中国の南京大学(NJU)を中心とした国際研究チームによって行われた研究により、「量子もつれ」がなくても、まるで量子もつれのような不思議な現象を起こすことが実験で証明されました。
「量子もつれ」とは、2つの粒子がどんなに離れていてもまるで見えない糸を通じて互いに影響し合い、その結果が即座に連動するという、量子力学特有の現象です。
そしてこの「見えない糸」は量子もつれによって成り立っていると考えられてきました。
しかし今回の研究では量子もつれの見えない糸無しでも、量子もつれのような量子的通じ合いを起こせることが示されています。

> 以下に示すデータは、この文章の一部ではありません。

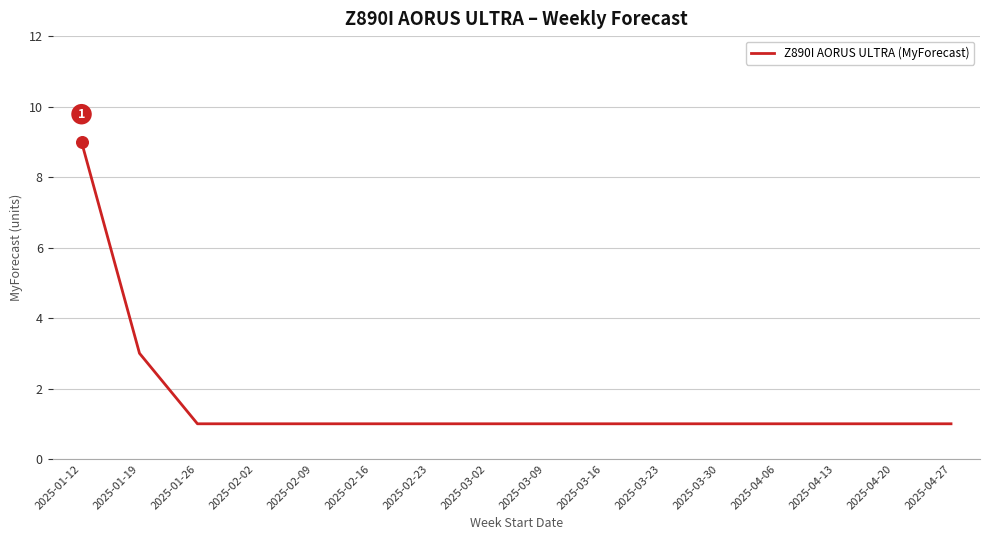

Approximately how many times larger is the value at 2025-02-02 compared to 2025-04-13?

1.0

これは量子の世界で信じられていた「常識」をくつがえすかもしれない大発見です。
では研究者たちは、量子もつれの代りにいったい何を使ったのでしょうか?
結論を一言で言えば「わからないこと」を使いました。
識別不能な現象が起こると、たとえ「量子もつれ」のような直接的つながりがなくても、それを起こした粒子たちは勝手に量子の世界に行ってしまう(量子特有の相関ができる)という、不思議な現象を利用したのです。

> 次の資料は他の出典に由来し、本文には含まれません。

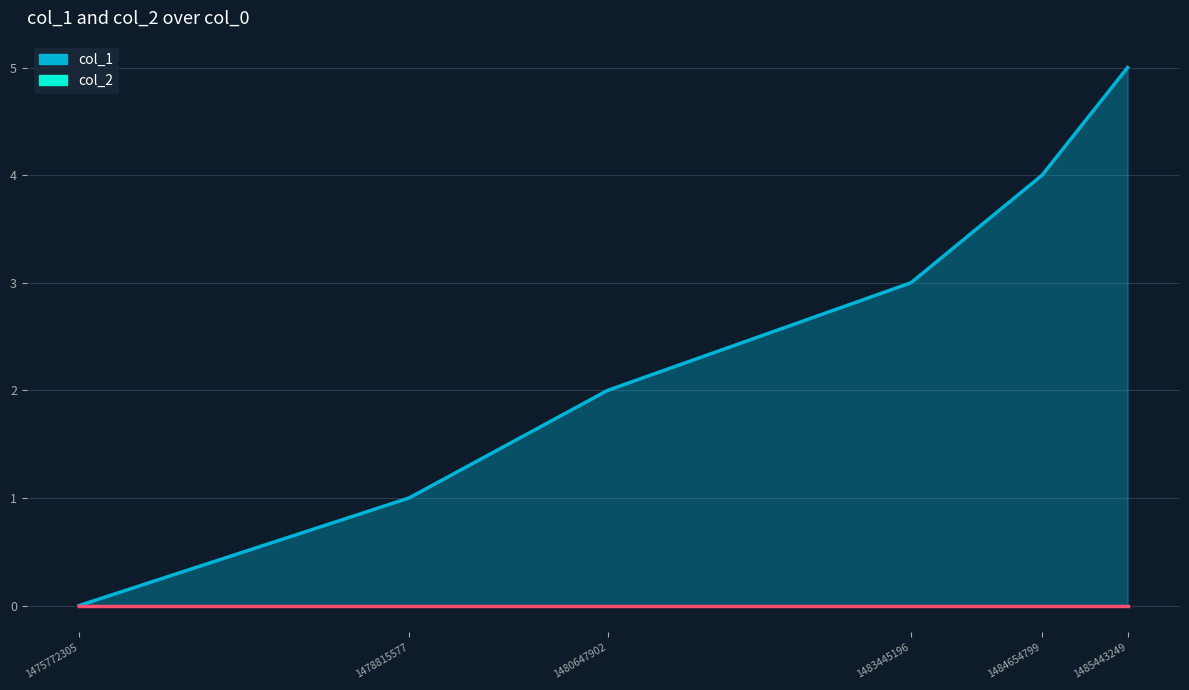

List the labels in order of value, largest first.

1485443249, 1484654799, 1483445196, 1480647902, 1478815577, 1475772305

研究内容の詳細は2025年8月1日に『Science Advances』にて発表されました。
目次
- 量子もつれなしで「通じ合い」は起こせるのか?
- 「わからないこと」が量子的通じ合いを生み出す
- 見えない糸がなくても通じ合うなら「もつれ」とは何なのか?
量子もつれなしで「通じ合い」は起こせるのか?

ふつうの世界では、ものとものが影響し合うには何かしらの接触が必要です。
例えば、ボールがぶつかったり手で触れたりしなければ相手に何かを伝えることはできません。
さらに、情報が遠くに届くとしても、それは光の速さを超えることはできません。
でも、量子の世界ではそんな私たちの直感が通用しません。
とくに「量子もつれ」と呼ばれる現象では、2つの粒子がどんなに離れていてもまるでテレパシーのように同時に変化します。